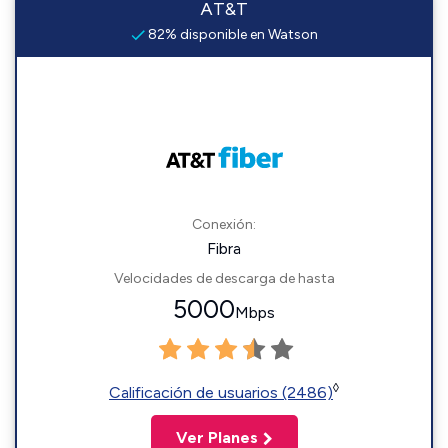
AT&T
82% disponible en Watson
Conexión:
Fibra
Velocidades de descarga de hasta
5000
Mbps
◊
Calificación de usuarios (2486)
Ver Planes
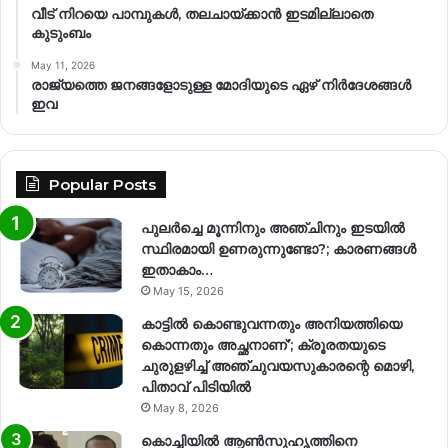
വീട് നിറയെ പാമ്പുകൾ, തലചായ്ക്കാൻ ഇടമില്ലാതെ
കുടുംബം
May 11, 2026
രാജ്യത്തെ ജനങ്ങളോടുള്ള മോദിയുടെ ഏഴ് നിര്‍ദേശങ്ങള്‍
ഇവ
Popular Posts
പുലർച്ചെ മൂന്നിനും അഞ്ചിനും ഇടയിൽ
സ്ഥിരമായി ഉണരുന്നുണ്ടോ?; കാരണങ്ങള്‍
ഇതാകാം…
May 15, 2026
കാട്ടിൽ കൊണ്ടുവന്നതും അനിയത്തിയെ
കൊന്നതും അച്ഛനാണ്’; ക്രൂരതയുടെ
ചുരുളഴിച്ച് അഞ്ചുവയസുകാരന്റെ മൊഴി,
പിതാവ് പിടിയിൽ
May 8, 2026
കൊച്ചിയിൽ ആൺസുഹൃത്തിനെ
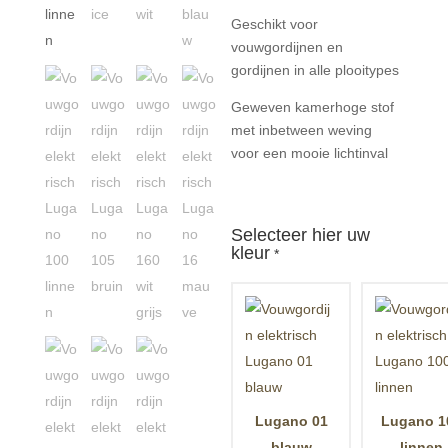
Geschikt voor
vouwgordijnen en
gordijnen in alle plooitypes
Geweven kamerhoge stof
met inbetween weving
voor een mooie lichtinval
Selecteer hier uw
kleur
*
Lugano 01
Lugano 1
blauw
linnen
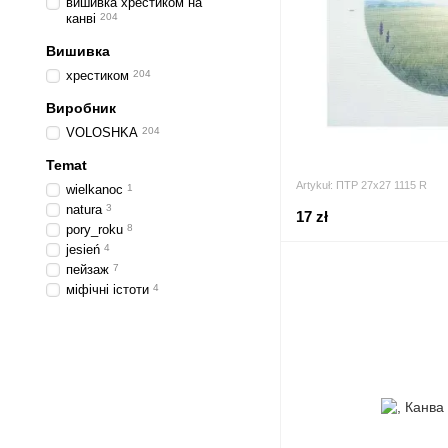
вишивка хрестиком на
канві
204
Вишивка
хрестиком
204
Виробник
VOLOSHKA
204
Temat
Artykuł: ПТР 27х27 1115 R
wielkanoc
1
natura
3
17 zł
pory_roku
8
jesień
4
пейзаж
7
міфічні істоти
4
....................
_YOUR ASSIGNMENT:_ Give these lines again with "Lugano" switched to "Verona" everywhere it occurs and everything else left unchanged. Leave out the pictures.

_EXERCISE ANSWER:_
AT&T
82% disponible en Watson
Conexión:
Fibra
Velocidades de descarga de hasta
5000
Mbps
◊
Calificación de usuarios (2486)
Ver Planes
വീട് നിറയെ പാമ്പുകൾ, തലചായ്ക്കാൻ ഇടമില്ലാതെ
കുടുംബം
May 11, 2026
രാജ്യത്തെ ജനങ്ങളോടുള്ള മോദിയുടെ ഏഴ് നിര്‍ദേശങ്ങള്‍
ഇവ
Popular Posts
പുലർച്ചെ മൂന്നിനും അഞ്ചിനും ഇടയിൽ
സ്ഥിരമായി ഉണരുന്നുണ്ടോ?; കാരണങ്ങള്‍
ഇതാകാം…
May 15, 2026
കാട്ടിൽ കൊണ്ടുവന്നതും അനിയത്തിയെ
കൊന്നതും അച്ഛനാണ്’; ക്രൂരതയുടെ
ചുരുളഴിച്ച് അഞ്ചുവയസുകാരന്റെ മൊഴി,
പിതാവ് പിടിയിൽ
May 8, 2026
കൊച്ചിയിൽ ആൺസുഹൃത്തിനെ
Geschikt voor
vouwgordijnen en
gordijnen in alle plooitypes
Geweven kamerhoge stof
met inbetween weving
voor een mooie lichtinval
Selecteer hier uw
kleur
*
Verona 01
Verona 1
blauw
linnen
вишивка хрестиком на
канві
204
Вишивка
хрестиком
204
Виробник
VOLOSHKA
204
Temat
Artykuł: ПТР 27х27 1115 R
wielkanoc
1
natura
3
17 zł
pory_roku
8
jesień
4
пейзаж
7
міфічні істоти
4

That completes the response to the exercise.